Votre empressement à isoler la question des campagnes électorales ne me semble pas justifié, car ce n’est ni plus grave ni plus urgent. Vous nous dites qu’il faut se hâter parce que les élections européennes approchent. Or cette proposition de loi organique concerne les élections présidentielles : il n’y a donc aucune urgence à légiférer sur cette question. Il me semblerait préférable de prendre en compte les conclusions du rapport d’information de nos collègues Aurore Bergé et Pierre-Yves Bournazel sur la nouvelle régulation de la communication audiovisuelle à l’ère numérique. Il me semble que tout ce qui relève de la calomnie et des fausses informations à l’endroit des hommes politiques en temps de campagne électorale devrait s’insérer dans ce cadre de réflexion plus large sur les nouvelles formes de régulation.

Il importe également, et c’est un point important, de travailler en harmonie avec l’Union européenne. Vous nous avez dit, monsieur le rapporteur, que vous vouliez poser un jalon avant d’entreprendre des démarches plus importantes ou plus globales au niveau européen. Mais est-il vraiment utile de créer une procédure spécifique sur un sujet aussi précis, avant de travailler avec l’Union européenne à une régulation plus générale ? Nous constatons, même si nous trouvons toujours que les choses évoluent trop lentement au niveau européen, qu’il se passe des choses en la matière. Une consultation publique sur la désinformation a été lancée ; il existe par ailleurs une task force, autrement dit une cellule de communication stratégique, à destination de l’Europe orientale, qui sert à contrer les campagnes de désinformation qui pourraient provenir de cette région.

Pour en revenir à la définition des fausses nouvelles, je vous ferai remarquer que l’Union européenne en a proposé une : « informations dont on peut vérifier qu’elles sont fausses ou trompeuses, qui sont créées, présentées et diffusées dans un but lucratif ou dans l’intention délibérée de tromper le public et qui sont susceptibles de causer un préjudice public ». Cette formulation aurait pu nous être utile pour élaborer notre propre définition des fausses nouvelles.

Votre idée de réglementer les plateformes et de les faire monter en première ligne est utile, mais il existe déjà, au niveau européen, le projet de créer un code de bonnes pratiques, mis au point par les plateformes en lignes elles-mêmes, associé à un réseau européen de vérificateurs de faits.

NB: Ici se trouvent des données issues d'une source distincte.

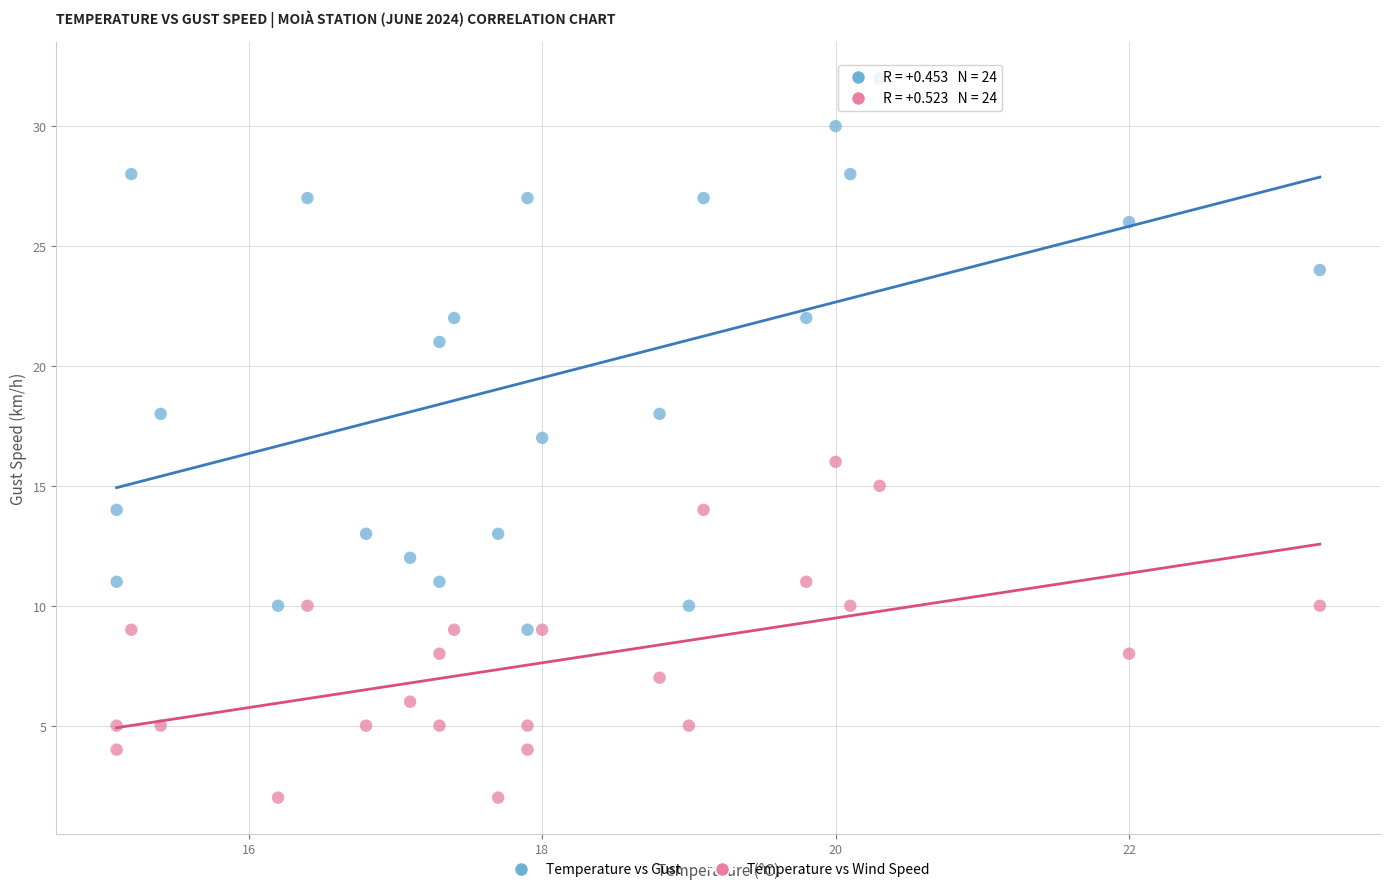

In the Temperature vs Gust series, what Y value is closest to 20?

21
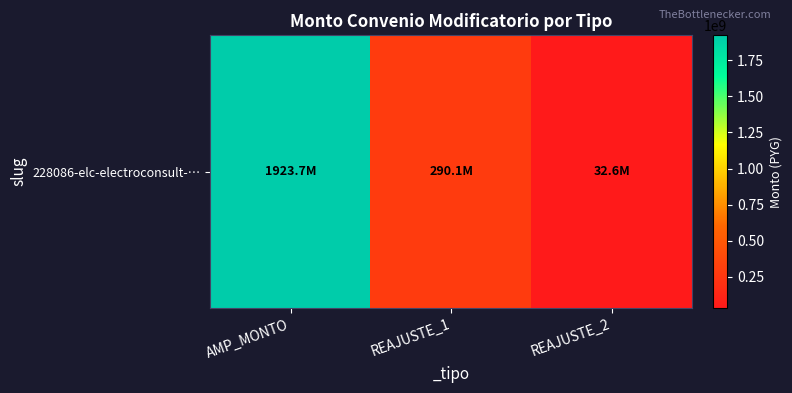

Which has a higher value, AMP_MONTO or REAJUSTE_1?

AMP_MONTO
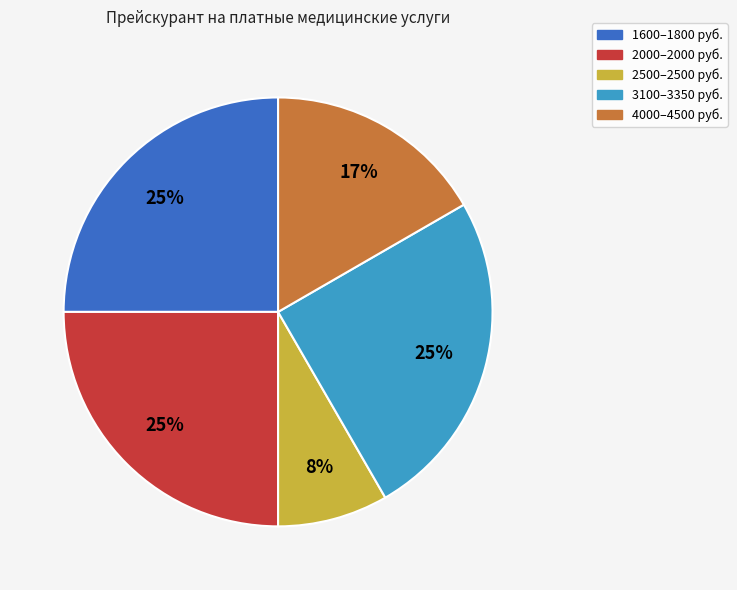

How many slices are in this pie chart?

5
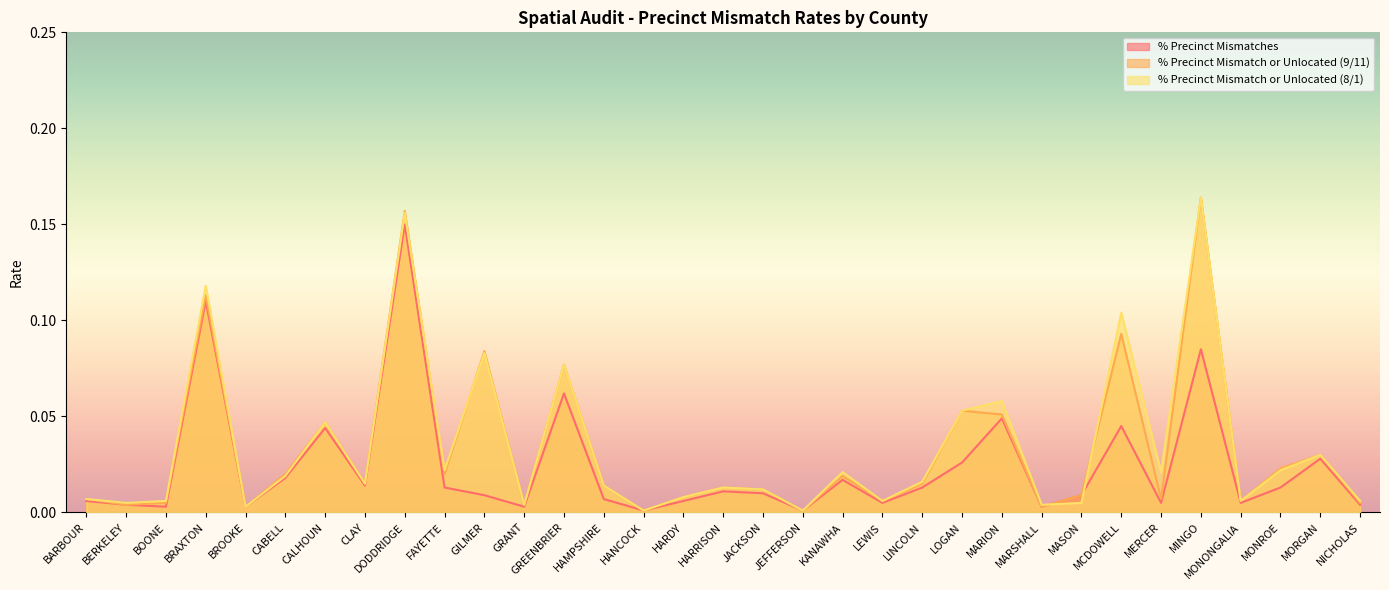

What position from the left is KANAWHA?

20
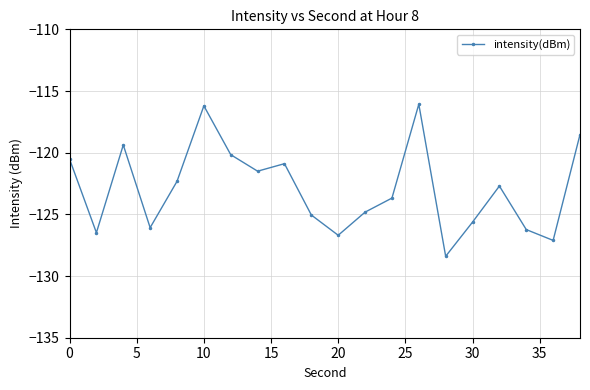

What is the minimum value shown in the chart?

-128.4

Si les plateformes ont accepté de jouer le jeu, c’est parce qu’elles craignent que l’Union européenne n’adopte des règles trop coercitives.

Cette proposition de loi aborde un sujet très important, je le répète, mais il me semble que cette focalisation sur la période des campagnes électorales n’est pas pertinente, car ce sont des faits qui me semblent moins graves que tous les discours de haine qui circulent aujourd’hui sur internet.

Il me semble donc important, au-delà de la question des élections européennes, de trouver une réponse efficace contre les déferlements de haine que nous constatons sur internet, et qui ont des conséquences délétères sur notre société et notre vivre-ensemble. Continuons à travailler, parce que cette proposition de loi, partielle et imprécise, n’est pas à la hauteur de nos attentes. Je vous invite donc à voter cette motion de rejet préalable.